DATA section start
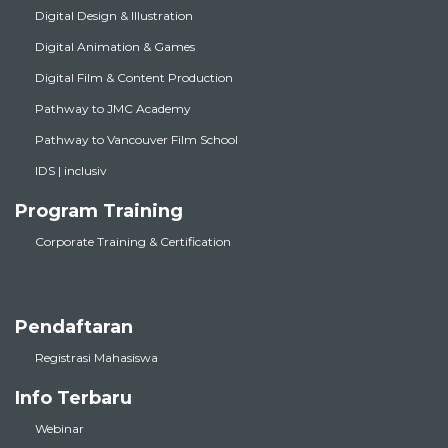
Digital Design & Illustration
Digital Animation & Games
Digital Film & Content Production
Pathway to JMC Academy
Pathway to Vancouver Film School
IDS | inclusiv
Program Training
Corporate Training & Certification
Pendaftaran
Registrasi Mahasiswa
Info Terbaru
Webinar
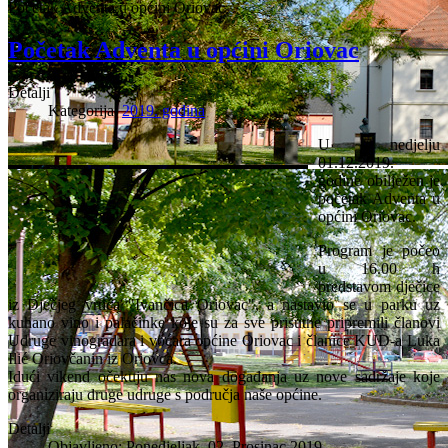
Početak Adventa u općini Oriovac
Početak Adventa u općini Oriovac
Detalji
Kategorija:
2019. godina
U nedjelju
01.12.2019.
godine obilježen je
početak Adventa u
općini Oriovac.
Program je počeo
u 16.00 h
predstavom dječice
iz Dječjeg vrtića "Ivančica Oriovac", a nastavio se u parku uz
kuhano vino i palačinke koje su za sve prisutne pripremili članovi
Udruge vinogradara i voćara općine Oriovac i članice KUD-a Luka
Ilić Oriovčanin iz Oriovca.
Idući vikend očekuju nas nova događanja uz nove sadržaje koje
organiziraju druge udruge s područja naše općine.
Detalji
Objavljeno: Ponedjeljak, 02. Prosinac 2019.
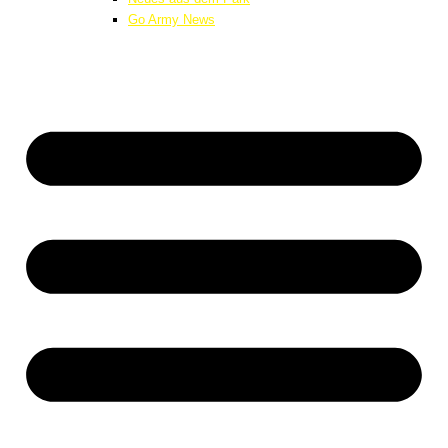
Go Army News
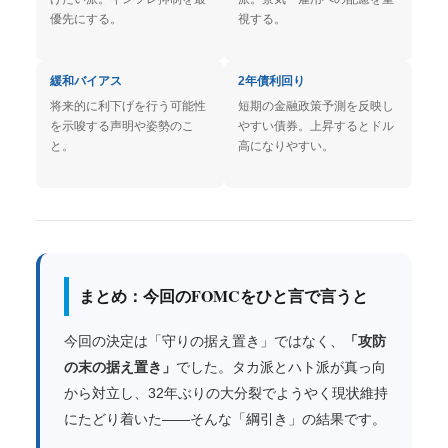
優先にする。
視する。
緩和バイアス
2年債利回り
将来的に利下げを行う可能性
短期の金融政策予測を反映し
を示唆する声明や姿勢のこ
やすい債券。上昇するとドル
と。
高になりやすい。
まとめ：今回のFOMCをひと言で言うと
今回の決定は「守りの据え置き」ではなく、
「攻防
の末の据え置き」
でした。タカ派とハト派が真っ向
から対立し、32年ぶりの大分裂でようやく現状維持
にたどり着いた——そんな「綱引き」の結果です。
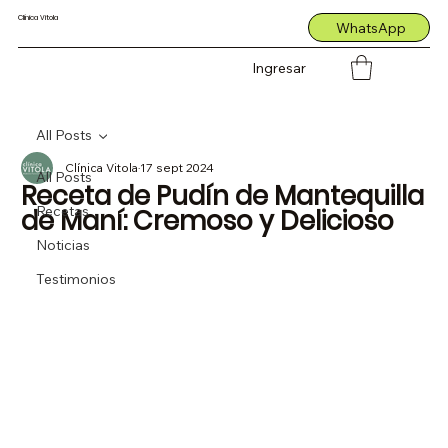
Clínica Vitola
WhatsApp
Ingresar
All Posts
Clínica Vitola
17 sept 2024
All Posts
Receta de Pudín de Mantequilla
Recetas
de Maní: Cremoso y Delicioso
Noticias
Testimonios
DATA section end
__HOW TO COMPLETE THIS TASK__. Pull out every line in the records that contains the word "općine", and copy each one in full.

__FINISHED TASK__.
Udruge vinogradara i voćara općine Oriovac i članice KUD-a Luka
organiziraju druge udruge s područja naše općine.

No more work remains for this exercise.